**** EXERCISE DATA ****

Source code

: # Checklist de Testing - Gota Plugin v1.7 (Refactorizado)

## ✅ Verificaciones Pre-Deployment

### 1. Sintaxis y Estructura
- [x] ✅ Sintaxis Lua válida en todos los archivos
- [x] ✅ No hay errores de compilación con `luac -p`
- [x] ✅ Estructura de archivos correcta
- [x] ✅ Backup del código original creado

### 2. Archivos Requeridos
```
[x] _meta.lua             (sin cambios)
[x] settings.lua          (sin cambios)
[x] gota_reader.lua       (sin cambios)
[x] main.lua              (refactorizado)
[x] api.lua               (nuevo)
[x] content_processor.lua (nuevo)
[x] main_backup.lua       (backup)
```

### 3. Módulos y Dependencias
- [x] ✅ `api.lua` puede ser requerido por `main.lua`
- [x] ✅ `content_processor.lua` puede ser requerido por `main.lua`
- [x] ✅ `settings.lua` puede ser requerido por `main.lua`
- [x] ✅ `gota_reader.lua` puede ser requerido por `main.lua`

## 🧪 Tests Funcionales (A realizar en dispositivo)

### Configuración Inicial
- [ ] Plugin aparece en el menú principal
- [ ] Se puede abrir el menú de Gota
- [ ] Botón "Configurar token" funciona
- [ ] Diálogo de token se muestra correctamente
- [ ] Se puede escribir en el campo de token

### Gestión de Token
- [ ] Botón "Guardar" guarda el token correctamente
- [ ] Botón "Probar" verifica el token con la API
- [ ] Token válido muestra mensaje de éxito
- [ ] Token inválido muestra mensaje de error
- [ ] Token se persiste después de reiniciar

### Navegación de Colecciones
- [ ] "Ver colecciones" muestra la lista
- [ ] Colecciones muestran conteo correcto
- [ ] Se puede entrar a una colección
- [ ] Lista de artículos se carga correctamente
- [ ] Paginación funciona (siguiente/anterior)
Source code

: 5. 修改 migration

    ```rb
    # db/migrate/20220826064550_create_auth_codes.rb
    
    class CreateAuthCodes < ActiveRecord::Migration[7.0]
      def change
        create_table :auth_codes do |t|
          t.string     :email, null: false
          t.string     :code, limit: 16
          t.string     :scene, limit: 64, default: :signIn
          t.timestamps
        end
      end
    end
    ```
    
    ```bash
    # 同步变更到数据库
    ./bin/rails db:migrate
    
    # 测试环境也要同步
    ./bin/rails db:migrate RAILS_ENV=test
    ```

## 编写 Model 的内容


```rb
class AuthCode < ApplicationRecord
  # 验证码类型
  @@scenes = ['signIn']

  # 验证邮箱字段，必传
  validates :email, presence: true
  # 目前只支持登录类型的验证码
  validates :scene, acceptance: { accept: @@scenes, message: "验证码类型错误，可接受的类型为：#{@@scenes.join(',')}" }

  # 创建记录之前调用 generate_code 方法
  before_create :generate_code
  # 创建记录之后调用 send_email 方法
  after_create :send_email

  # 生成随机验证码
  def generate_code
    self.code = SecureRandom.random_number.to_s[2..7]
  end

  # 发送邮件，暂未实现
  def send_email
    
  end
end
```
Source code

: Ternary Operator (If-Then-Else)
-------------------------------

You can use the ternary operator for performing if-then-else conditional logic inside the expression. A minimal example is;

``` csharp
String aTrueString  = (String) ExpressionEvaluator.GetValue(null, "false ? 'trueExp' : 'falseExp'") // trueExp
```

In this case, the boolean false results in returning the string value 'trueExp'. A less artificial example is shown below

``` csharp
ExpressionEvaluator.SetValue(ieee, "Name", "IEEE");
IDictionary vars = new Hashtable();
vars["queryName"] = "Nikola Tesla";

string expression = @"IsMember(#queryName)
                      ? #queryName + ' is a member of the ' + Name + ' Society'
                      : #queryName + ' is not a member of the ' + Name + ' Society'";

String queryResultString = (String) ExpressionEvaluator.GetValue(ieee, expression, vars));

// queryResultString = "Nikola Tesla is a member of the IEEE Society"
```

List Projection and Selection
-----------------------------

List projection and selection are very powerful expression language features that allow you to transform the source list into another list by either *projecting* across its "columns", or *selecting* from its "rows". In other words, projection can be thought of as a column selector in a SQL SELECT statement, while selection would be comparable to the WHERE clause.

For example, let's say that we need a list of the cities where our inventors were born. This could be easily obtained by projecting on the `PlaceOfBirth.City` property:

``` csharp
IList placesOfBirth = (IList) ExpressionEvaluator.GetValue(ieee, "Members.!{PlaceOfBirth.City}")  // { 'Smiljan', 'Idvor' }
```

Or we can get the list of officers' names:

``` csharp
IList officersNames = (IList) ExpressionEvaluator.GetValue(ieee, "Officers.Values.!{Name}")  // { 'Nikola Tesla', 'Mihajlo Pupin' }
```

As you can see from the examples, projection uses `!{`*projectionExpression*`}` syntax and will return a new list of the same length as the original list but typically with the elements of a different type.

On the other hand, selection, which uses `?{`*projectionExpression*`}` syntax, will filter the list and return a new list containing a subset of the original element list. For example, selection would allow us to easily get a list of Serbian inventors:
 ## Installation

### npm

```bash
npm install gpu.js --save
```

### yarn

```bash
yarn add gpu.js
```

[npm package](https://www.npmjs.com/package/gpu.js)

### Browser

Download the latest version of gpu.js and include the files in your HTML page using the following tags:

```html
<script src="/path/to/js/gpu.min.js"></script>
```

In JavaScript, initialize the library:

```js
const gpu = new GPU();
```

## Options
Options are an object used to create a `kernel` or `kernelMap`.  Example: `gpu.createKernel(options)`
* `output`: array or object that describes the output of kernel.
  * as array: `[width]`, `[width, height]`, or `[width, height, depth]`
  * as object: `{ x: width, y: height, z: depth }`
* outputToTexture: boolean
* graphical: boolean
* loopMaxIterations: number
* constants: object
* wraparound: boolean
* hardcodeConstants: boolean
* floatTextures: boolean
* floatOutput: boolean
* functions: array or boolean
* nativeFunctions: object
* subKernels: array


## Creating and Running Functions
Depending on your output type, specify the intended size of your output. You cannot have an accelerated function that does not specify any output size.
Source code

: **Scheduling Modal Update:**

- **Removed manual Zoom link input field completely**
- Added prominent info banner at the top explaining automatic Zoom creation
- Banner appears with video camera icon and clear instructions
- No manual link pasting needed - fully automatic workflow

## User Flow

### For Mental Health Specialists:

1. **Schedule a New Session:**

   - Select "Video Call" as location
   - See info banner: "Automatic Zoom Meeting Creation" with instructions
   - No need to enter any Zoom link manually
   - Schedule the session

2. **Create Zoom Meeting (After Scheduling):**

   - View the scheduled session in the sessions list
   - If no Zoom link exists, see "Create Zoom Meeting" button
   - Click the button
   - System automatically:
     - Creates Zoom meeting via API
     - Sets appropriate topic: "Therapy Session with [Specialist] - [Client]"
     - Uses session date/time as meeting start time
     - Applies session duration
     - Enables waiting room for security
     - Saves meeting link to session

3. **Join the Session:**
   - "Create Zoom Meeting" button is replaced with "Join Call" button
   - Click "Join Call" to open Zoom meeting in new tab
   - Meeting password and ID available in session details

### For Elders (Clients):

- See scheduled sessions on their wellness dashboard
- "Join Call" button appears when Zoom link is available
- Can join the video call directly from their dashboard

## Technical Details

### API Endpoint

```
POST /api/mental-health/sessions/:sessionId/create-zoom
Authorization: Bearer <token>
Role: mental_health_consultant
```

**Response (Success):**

****

What is the number of lines in the records that contain "appears"? State that number alone.

2